Artists Project: Robin’s time as artist in residence

Robin Bonar-Law, 17 October 2019

Earlier this year I was presented with the chance of a lifetime, a paid opportunity to develop my professional career and expand my portfolio. I applied for an artist in residency with Amgueddfa Cymru - National Museum Wales, to work with their museum volunteers up and down the country, to create a project that would celebrate 10 years of the volunteering program. After a thoroughly exciting interview process, I was asked to join the team.

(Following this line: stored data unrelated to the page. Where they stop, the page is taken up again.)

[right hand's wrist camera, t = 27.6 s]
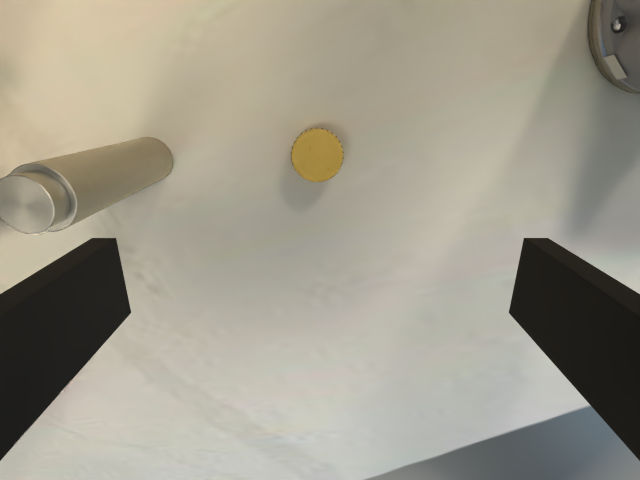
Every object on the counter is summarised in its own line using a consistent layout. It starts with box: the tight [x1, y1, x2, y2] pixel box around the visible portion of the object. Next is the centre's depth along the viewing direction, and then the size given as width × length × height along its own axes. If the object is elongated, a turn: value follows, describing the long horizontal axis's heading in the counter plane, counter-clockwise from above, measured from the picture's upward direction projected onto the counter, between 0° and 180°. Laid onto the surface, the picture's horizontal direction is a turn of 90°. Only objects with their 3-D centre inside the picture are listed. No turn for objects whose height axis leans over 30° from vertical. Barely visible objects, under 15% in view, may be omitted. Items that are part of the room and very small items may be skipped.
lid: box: [291, 128, 343, 182], centre depth 39 cm, size 5×5×2 cm
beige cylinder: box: [0, 137, 173, 235], centre depth 31 cm, size 4×4×18 cm
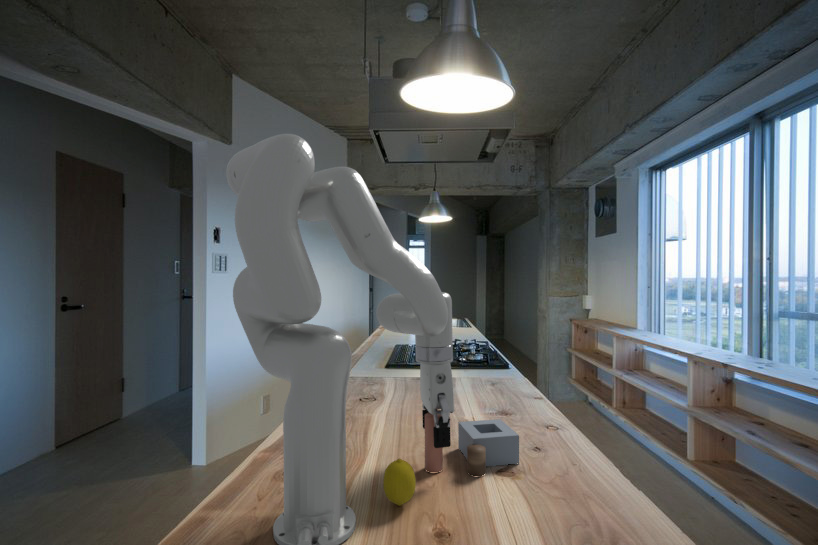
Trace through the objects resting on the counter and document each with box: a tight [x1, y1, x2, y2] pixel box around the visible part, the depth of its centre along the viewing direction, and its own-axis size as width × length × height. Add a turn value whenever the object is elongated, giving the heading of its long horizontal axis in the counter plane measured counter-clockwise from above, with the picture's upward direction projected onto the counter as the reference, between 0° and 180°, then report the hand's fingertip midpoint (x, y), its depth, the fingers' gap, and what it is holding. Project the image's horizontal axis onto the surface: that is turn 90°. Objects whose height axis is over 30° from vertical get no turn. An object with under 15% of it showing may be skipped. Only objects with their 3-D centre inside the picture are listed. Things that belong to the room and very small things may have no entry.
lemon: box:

Fast forward 6 months and my Artist Residency has now reached a close. I’m very happy with the work I have created; it showers the volunteering hub in colour and celebrates the amazing contribution volunteers have given to the museum. It fills me with joy to share my work with such an enthusiastic cohort of volunteers from all walks of life.

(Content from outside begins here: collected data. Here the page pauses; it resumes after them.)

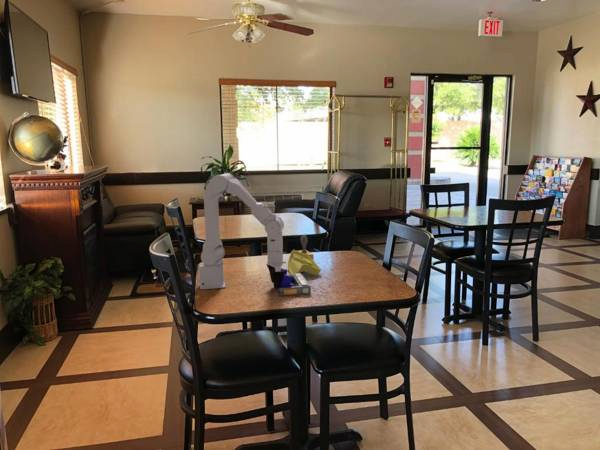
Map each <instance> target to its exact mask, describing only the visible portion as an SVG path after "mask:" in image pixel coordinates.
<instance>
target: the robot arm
mask: <svg viewBox="0 0 600 450" xmlns="http://www.w3.org/2000/svg"><path fill="white" fill-rule="evenodd" d="M224 193H226V194H231V195H236V196H237V197H238V198H239V200H241V201H242V202H243V203H244V204H245V205H246V206H247V207H249V209H250V210H251V211H250V212H251V215H252V216H253V217H254V218H255V219H257V221H258V222H259V223H260V224H261V225H262V226H264V231H265V232H266V233H267V238H266V239H267V241H266V242H267V243H266V244H267V247H266V248H267V262H266V267H267V268H268V271H269V272H268V273H269V278H270V281H271V283H273V287H274V289H275V290H276V289H279V288H280V286H281V281H282V277H283V275H284V273H285V270H281V268H282V266H283V265H284V264H286V263H287V261H286V260H284V248H283V247H284V244H283V243H284V242H283V240H284V239H283V230H284V227H285V222H284V220H283V219H282V218H281V217H280V216H277V214H276V213H275V214H274V213H273V212H272V211H271V209H269V208H268V206H269V205H267V204H266V203H265V204H264V203H263V202H258V201H257V200H256V199H255V198H254V197H253V196H252V195H251V194H250V192H249V191H248V190H247V189H246V188H245V186H243V184H242V183H241V182H240V181H239V179H237V178H236V177H235V176H234V175H233V174H232V173H230V172H225V173H222V174H215V175H214V176H213V177H211V178H210V179H209V180H208V184H207V187H206V188H205V190H204V193H203V208H204V209H203V210H204V230H205V232H204V233H205V240H204V242H203V245H202V252H201V254H200V259H201V262H202V263H203V264H198V273H199V275H198V277H199V278H198V284H199V289H200V290H209V289H210V290H211V289H213V290H214V289H224V288H226V282H225V280H224V277H225V276H224V261H223V259H224V257H225V255H226V251H225V248H224V246H223V241H222V240H221V237H220V235H221V234H220V214H219V212H220V211H219V207H220V206H219V198H220V197H221V196H222V195H223V194H224Z"/></svg>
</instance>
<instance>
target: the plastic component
mask: <svg viewBox="0 0 600 450" xmlns="http://www.w3.org/2000/svg"><path fill="white" fill-rule="evenodd" d="M298 251H299V250H295V249H292V251H291V252H290V255H289V257H288V261H287V272H288V273H289V275H291V274H297V273H300V274H301V273H302V272H305V273H307V274H309V275H312V276H315V277H317V276H319V274H320V273H321V270H322V268H321V267H320V266H319V265H318V264H317V263H316V262H315V260H314V261H313V259H311V258H310V257H309V256H307V255H305V254H303V253H301V252H298Z"/></svg>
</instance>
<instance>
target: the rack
mask: <svg viewBox="0 0 600 450" xmlns="http://www.w3.org/2000/svg"><path fill="white" fill-rule="evenodd" d="M288 275H289V276H292V280H291V283H292V284H294V287H282V288H278V289H279V290H278V291H279V297H286V296H288V297H289V296H290V297H291V296H302V295H311V294H312V293H311V288H312V287H311V284H310V283H309V282H308V281H307V279H306V278H305V276H304V275H303V274H302V273H301V272H300V273H297V274H288Z"/></svg>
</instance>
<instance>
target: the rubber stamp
mask: <svg viewBox="0 0 600 450" xmlns="http://www.w3.org/2000/svg"><path fill="white" fill-rule="evenodd" d="M299 240H300V243H301V244H300V245H301V246H302V249H301V250H297V251H298V252H301V253H303V254H305V255H307V256H309V257H310V258H311V259H313V261H314V262H315V260H314V254H313V253H312V252H310V251H308V250H307V249H306V248H307V244H308V241H309V240H308V237H307V235H305V234H304V235H301V236H300V239H299Z"/></svg>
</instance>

I started designing the mural at the same time as touring the country and running creative workshops with volunteers. I had collected a long list of volunteer roles but understanding them in a way that helped me generate genuine visuals required meeting volunteers in person, visiting the sites and experiencing what they do first hand. Over a month or two, I managed to construct flowing imagery to turn into celebratory hanging banners - a design format that stood out during my research.

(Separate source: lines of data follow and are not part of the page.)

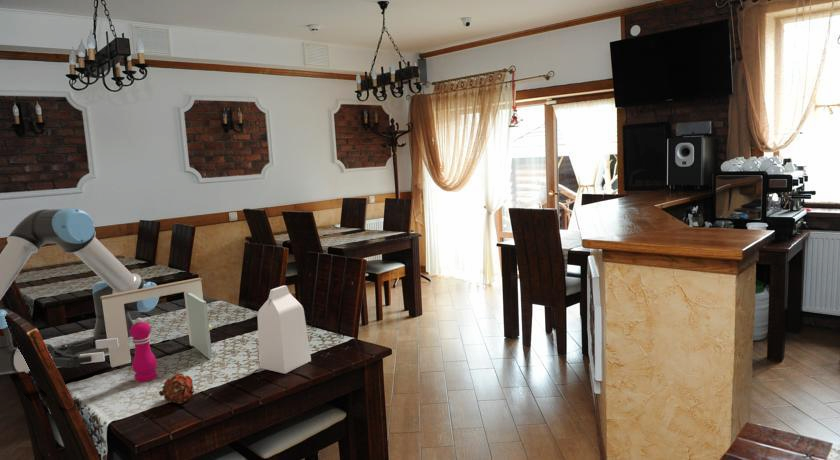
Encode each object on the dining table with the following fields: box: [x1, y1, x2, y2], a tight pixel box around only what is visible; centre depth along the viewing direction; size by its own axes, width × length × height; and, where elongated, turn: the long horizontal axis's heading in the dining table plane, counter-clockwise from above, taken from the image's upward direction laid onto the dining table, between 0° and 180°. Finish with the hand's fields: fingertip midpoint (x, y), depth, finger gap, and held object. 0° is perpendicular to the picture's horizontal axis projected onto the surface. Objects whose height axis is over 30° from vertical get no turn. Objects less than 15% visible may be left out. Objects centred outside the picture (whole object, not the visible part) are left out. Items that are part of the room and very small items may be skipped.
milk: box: [257, 285, 312, 374], centre depth 182 cm, size 12×12×26 cm
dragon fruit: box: [158, 373, 195, 404], centre depth 160 cm, size 8×8×12 cm
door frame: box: [100, 277, 204, 368], centre depth 200 cm, size 3×34×25 cm, turn 133°
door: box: [186, 292, 213, 360], centre depth 199 cm, size 3×20×20 cm, turn 38°
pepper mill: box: [130, 317, 158, 383], centre depth 177 cm, size 7×7×20 cm
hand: (111, 349), depth 175 cm, fingers open, 13 cm apart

I created the design by hand, as I feel more comfortable using traditional techniques, then started the daunting task of rendering a digital copy of the work using Adobe Illustrator. Including this step was somewhat of a learning curve for me, but it’s been a valuable experience. Having a digital copy of the design meant that we could create prints for all the museum sites and a printed gift for each of the volunteers. It also sped up the painting process because it allowed me to use a projector.

Using string, pins and painters tape I divided the wall up into segments. Piece by piece I projected and copied details of the design upon the walls rough surface. The wall is made of lime rendering, which it turns out is not a very cooperative surface to paint on. It’s dry, so moisture from the paint is quickly absorbed which increases the amount of paint needed, the stroke count and the time it takes. It’s also rough, which slowly ruins brushes and pens.

Once the design was cartooned upon the wall, I chose to fill in large areas using low-pressure spray paint. This part of the process saved time and had the lucky benefit of creating a smoother plastic wrap over the wall. After filling the space with basic flat shapes I used brushes and pens to add details and definition with regular acrylic paints.

My goal was to create a design that was not only on brief, but functional, aesthetically pleasing and contained other layers of depth hidden below the surface. The hanging banner format is supposed to connote a sense of celebration and heraldry. The colour palette is reminiscent of the dyes used in the tapestries sewn by volunteers for Llys Llewelyn. I wanted the illustration style to be subtly influenced by welsh traditional craft and contain subtle suggestions of embroidery, slip-on cast tiles patchwork etc. I created the typeface used for the quotes contained in the artwork from some of the earliest welsh stone carvings found on a cross near Ogmore.

I’d been looking forward to the painting process since the very beginning, it was long and laborious but oh-so rewarding. Despite the fact that a large percentage of my wardrobe is speckled with a rainbow of vibrant acrylic, I really enjoyed physically crafting something.

I want to say the biggest thank you to everyone in the volunteering & community engagement department - especially Ffion & Haf - for checking in on me and giving me guidance and support, thank you to all the kind staff at St Fagans for making me feel welcome, thank you to the National Lottery Heritage Fund for providing the funding for this amazing opportunity, thank you to my partner Elin for driving me everywhere, but most of all the volunteers who have truly enriched my experience.

The last 6 months have been the best of my life. It has been so rewarding to work in a creative role where I feel valued. I’m going to miss working at Amgueddfa Cymru.